In his State of the Union address on Jan. 28, President Obama unveiled a new retirement savings security product to be issued by the U.S. Treasury Department, called the “myRA.” This product is designed to help low and middle income earners (only individuals making less than $129,000 per year or $191,000 for couples are eligible to participate) to save for retirement through automatic payroll deduction at work. However, enrollment in the program is voluntary for both employers and employees. Individuals who wish to open a “myRA” account need to ask their employer to set up a payroll savings plan through the U.S. Treasury in order for the individual to save. The individual then can save as little as $25 as an initial investment and $5 every pay period into the account. The security will earn interest at the same rate as the Government Securities Investment Fund in the Thrift Savings Plan for federal employees. The contributions to the account will have the same tax treatment as Roth IRAs. Once the balance in the account reaches $15,000, or after 30 years, the savings balance will have to be rolled into a private retirement account.            

USA Retirement Funds Act

Not to be outdone, Sen.
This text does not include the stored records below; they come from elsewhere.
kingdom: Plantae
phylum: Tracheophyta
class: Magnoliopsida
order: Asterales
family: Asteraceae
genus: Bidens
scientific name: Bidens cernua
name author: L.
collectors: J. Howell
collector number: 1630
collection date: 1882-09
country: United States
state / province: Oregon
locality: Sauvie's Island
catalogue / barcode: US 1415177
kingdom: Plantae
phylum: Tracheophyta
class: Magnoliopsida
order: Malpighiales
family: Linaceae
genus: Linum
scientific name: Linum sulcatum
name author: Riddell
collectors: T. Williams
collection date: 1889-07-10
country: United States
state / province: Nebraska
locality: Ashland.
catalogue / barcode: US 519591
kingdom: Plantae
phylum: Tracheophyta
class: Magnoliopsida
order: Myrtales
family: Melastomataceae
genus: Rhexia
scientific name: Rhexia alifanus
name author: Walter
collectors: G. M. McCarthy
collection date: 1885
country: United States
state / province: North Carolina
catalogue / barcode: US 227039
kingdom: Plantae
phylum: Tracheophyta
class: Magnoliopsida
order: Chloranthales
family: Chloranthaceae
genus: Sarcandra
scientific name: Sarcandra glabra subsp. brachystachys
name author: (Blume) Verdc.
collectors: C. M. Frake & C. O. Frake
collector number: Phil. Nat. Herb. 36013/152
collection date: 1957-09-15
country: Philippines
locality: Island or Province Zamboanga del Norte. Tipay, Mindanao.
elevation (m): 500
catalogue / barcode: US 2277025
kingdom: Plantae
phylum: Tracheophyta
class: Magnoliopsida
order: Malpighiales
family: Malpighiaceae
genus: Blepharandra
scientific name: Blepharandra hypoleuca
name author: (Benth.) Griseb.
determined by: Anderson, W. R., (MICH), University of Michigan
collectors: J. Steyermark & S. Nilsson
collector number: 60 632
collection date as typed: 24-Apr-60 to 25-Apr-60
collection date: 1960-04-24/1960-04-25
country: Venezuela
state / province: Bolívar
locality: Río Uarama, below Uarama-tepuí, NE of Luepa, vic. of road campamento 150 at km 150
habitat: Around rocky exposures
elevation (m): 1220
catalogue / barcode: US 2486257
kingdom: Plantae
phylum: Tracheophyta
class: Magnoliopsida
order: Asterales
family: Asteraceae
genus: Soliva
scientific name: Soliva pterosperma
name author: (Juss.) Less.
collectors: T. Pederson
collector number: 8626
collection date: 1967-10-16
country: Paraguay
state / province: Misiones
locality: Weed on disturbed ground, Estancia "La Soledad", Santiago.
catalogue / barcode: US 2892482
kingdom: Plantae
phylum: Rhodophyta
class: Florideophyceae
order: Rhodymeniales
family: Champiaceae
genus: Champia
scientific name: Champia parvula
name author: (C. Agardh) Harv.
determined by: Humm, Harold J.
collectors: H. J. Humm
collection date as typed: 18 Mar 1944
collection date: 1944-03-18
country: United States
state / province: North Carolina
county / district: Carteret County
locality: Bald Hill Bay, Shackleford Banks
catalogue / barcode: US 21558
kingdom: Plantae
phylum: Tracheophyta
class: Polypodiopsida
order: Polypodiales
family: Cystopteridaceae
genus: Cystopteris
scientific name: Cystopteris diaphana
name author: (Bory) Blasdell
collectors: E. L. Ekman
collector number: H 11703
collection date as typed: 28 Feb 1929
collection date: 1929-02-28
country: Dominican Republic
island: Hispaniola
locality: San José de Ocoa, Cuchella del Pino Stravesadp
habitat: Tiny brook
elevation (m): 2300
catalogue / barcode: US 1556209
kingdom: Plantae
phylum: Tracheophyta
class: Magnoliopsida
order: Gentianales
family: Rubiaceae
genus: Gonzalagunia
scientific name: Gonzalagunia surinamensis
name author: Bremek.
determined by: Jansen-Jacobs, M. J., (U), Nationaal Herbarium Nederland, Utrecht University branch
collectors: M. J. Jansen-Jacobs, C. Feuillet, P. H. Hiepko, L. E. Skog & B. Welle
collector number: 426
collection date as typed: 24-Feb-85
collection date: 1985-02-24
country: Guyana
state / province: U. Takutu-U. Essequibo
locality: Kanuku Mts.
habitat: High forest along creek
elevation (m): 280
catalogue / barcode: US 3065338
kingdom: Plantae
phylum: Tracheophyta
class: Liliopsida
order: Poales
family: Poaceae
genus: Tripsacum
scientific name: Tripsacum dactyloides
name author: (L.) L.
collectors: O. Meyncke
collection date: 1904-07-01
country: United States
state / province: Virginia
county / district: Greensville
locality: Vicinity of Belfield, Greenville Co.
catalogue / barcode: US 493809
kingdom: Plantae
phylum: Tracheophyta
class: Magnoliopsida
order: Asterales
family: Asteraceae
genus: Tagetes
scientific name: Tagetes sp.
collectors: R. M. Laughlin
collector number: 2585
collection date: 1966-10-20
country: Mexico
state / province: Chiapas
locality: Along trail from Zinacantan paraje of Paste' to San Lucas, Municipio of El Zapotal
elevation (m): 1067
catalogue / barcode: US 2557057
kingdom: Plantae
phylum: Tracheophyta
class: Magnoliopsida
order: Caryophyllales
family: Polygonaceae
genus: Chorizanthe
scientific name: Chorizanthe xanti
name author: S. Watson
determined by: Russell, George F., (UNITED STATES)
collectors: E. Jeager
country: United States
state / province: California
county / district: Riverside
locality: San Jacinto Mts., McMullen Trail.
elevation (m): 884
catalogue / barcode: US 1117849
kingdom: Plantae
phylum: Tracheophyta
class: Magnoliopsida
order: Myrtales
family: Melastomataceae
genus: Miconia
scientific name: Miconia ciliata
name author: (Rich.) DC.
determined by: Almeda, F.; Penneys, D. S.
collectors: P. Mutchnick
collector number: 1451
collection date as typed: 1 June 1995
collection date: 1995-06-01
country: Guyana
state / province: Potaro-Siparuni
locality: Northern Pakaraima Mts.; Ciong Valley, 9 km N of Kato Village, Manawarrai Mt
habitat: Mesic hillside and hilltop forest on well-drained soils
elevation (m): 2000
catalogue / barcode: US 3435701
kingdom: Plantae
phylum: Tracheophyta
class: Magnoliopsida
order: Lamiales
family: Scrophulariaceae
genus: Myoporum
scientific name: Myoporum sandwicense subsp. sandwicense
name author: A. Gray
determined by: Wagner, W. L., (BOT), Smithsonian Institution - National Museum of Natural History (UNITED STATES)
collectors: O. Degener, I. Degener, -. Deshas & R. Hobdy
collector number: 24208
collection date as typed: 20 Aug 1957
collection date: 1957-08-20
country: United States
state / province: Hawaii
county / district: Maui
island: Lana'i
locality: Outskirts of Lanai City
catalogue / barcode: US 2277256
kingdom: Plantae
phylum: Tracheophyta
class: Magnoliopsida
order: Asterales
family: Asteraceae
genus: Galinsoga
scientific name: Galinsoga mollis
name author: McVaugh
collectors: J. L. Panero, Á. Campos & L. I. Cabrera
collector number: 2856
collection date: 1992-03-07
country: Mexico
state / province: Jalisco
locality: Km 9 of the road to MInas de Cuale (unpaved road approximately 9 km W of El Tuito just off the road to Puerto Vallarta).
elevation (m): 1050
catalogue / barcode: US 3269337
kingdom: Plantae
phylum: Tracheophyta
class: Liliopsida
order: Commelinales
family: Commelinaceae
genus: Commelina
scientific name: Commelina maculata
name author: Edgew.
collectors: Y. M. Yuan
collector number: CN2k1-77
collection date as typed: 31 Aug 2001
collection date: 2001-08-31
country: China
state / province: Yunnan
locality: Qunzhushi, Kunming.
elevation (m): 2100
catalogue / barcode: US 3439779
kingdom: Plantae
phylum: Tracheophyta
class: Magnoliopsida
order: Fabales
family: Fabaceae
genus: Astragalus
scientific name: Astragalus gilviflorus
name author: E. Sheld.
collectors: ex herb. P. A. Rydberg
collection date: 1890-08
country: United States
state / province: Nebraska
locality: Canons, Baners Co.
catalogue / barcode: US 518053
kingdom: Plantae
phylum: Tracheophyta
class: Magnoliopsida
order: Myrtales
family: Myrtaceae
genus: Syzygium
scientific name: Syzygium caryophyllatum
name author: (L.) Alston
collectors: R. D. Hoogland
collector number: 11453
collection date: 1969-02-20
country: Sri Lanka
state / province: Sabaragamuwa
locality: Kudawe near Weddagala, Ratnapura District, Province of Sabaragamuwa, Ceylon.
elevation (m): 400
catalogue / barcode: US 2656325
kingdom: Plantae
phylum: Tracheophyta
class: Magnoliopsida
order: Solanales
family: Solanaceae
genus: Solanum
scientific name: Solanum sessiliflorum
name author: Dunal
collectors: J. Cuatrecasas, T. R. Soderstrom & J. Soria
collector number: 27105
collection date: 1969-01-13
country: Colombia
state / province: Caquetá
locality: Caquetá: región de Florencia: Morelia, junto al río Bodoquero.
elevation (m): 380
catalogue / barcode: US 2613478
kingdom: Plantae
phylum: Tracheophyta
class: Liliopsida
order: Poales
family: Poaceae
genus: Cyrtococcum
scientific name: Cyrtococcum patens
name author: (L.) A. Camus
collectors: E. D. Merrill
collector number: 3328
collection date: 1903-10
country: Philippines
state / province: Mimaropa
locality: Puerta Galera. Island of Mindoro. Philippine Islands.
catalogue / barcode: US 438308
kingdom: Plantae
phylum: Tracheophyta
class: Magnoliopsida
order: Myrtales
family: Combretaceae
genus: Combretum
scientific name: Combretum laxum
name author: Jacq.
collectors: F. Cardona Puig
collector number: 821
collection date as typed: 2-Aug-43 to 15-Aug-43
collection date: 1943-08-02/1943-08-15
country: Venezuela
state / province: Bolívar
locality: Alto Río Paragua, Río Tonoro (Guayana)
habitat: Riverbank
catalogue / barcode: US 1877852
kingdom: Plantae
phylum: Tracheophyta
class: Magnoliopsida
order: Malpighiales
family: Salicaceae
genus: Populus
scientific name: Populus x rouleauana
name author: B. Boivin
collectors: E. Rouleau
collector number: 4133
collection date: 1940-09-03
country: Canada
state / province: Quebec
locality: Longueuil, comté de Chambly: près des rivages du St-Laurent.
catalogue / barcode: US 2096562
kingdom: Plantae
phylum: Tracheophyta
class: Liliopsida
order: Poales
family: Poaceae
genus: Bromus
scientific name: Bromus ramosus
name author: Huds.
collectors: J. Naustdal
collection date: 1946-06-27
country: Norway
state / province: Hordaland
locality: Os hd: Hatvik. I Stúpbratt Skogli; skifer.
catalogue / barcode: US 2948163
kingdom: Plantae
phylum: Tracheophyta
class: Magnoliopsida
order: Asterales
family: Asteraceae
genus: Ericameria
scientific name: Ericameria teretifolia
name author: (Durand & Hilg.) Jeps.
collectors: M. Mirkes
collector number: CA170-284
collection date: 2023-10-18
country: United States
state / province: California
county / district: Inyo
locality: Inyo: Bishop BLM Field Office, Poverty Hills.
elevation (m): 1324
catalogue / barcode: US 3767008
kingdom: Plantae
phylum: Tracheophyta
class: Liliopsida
Tom Harkin (D-IA) released his long-awaited retirement bill, the USA Retirement Funds Act (S. 1979), on Jan. 30. Harkin’s legislation requires employers with 10 or more employees to offer a retirement savings plan to their workforce, with the USA Retirement Fund as the default arrangement. In addition, if employers with existing retirement plan arrangements do not automatically enroll employees or provide a lifetime income distribution option, the bill forces employers to either change their plan to meet those design requirements or to add the USA Retirement Fund arrangement on top of what the employer is already doing. The USA Retirement Fund automatically enrolls workers at an initial default contribution rate of 3% of pay that auto-escalates up to 6% of pay. An individual in a USA Retirement Fund arrangement could defer up to $10,000 per year into the plan, and employers could — but would not be required to — contribute uniformly among employees up to $5,000 per year into the arrangement as well.
The Harkin bill contains much more than the USA Retirement Fund element, making reforms to various aspects of the existing DC and DB systems as well. Notably, ASPPA’s DB simplification proposals were included in the legislation. ASPPA’s suggestions for tightening up the reporting requirements for multiple employer DC plans are also in Harkin’s bill.  

Collins-Nelson Bill

The chairman and ranking member of the Senate Special Committee on Aging — Sens. Bill Nelson (D-FL) and Susan Collins (R-ME), respectively — jumped into the retirement mix as well. Their bill, the Retirement Security Act (S. 1970), gets rid of the “one bad apple” rule for MEPs, provides an additional safe harbor for the “stretch match,” clarifies retirement plan regulations for employers with multiple payroll systems and allows individuals to claim the Saver’s Credit on the Form 1040EZ.
Pension Flexibility Act

Finally, the Cooperative and Small Employer Charity (CSEC) Pension Flexibility Act (S. 1302), which eases pension funding rules for certain entities that have multiple employer DB plans, passed the Senate early last week by unanimous consent. It is unclear whether the bill will be taken up in the House of Representatives.

Andrew Remo is ASPPA’s Congressional Affairs Manager.